Insurance merger is not a popular union

This week’s stock market review

The markets proved their unpredictable nature last week when CGU, the UK’s
biggest composite insurer and Norwich Union, one of the country’s leading life
assurance companies, were wrong-footed by the City following the announcement
that the two companies have agreed to merge. The deal, which was struck in
private and is said to be worth about £20bn, got the thumbs down and their
stock prices were badly hit.

The enlarged group is set to dominate the UK general insurance market, which
includes home, business and motor insurance. But on the life and pensions front
it would still be behind Prudential. The new group would command about 20 per
cent of the general insurance market and about half that of UK life business,
although, with estimated annual premium income of about £26bn, the group would
still be dwarfed on the European stage, ranking behind France’s AXA Group,
Germany’s Allianz, Italy’s Generali and Switzerland’s Zurich.

Apart from the fact that the CGU and Norwich Union deal would threaten jobs,
many City analysts think it represents a bad deal for Norwich Union
shareholders. The company has been the subject of takeover speculations since
it de-mutualised. Many analysts think its shareholders may have lost the
opportunity of receiving a much higher premium had the company been taken over
by a major European player instead.

Dow Jones crash gives investors the jitters

The stock markets exhibited heavy volatility last week when the US Dow Jones
Industrial Average crashed below the psychologically significant 10,000 mark –
its lowest point since October 1999. The cause of the sharp fall was attributed
to investors’ concerns about interest rates and corporate earnings. Many took
flight from shares and pilled into bonds.

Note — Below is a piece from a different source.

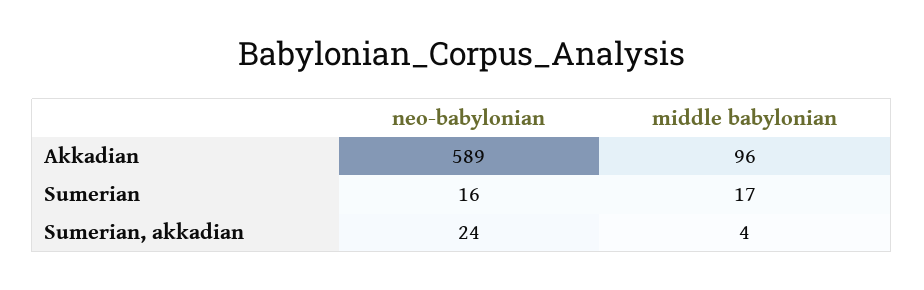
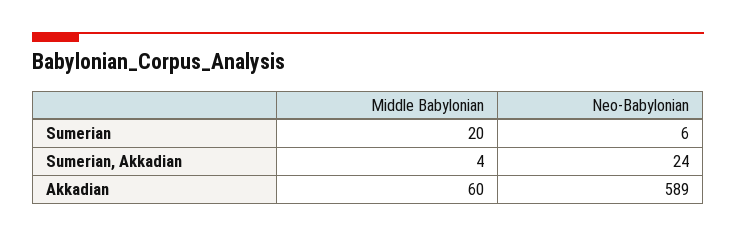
middle babylonian, Akkadian: 96 -> 60
neo-babylonian, Sumerian: 16 -> 6
middle babylonian, Sumerian: 17 -> 20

But despite the markets’ weakness, the global technology sector remained
strong. During the week the pressure from across the Atlantic had a negative
impact on the UK market. The FTSE went roller coaster, often shedding its gains
and finishing in negative territory.

Centrica has Internet project in the pipeline

British Gas, through its subsidiary Centrica, is seriously contemplating
joining the telecoms gravy train. Centrica, which last year bought the AA, the
roadside breakdown group, has announced plans to develop a mobile Internet
service towards the end of the year. The company is setting aside about £150m
for the project.

The news was well received by the City and the company’s share price rose.
Centrica is also going into financial services and its first product, an
Individual Savings Account scheme, has been developed jointly with Norwich
Union. Centrica last week reported a big rise in its earnings. The jump of
nearly 90 per cent to more than £330m far exceeded analysts’ forecasts.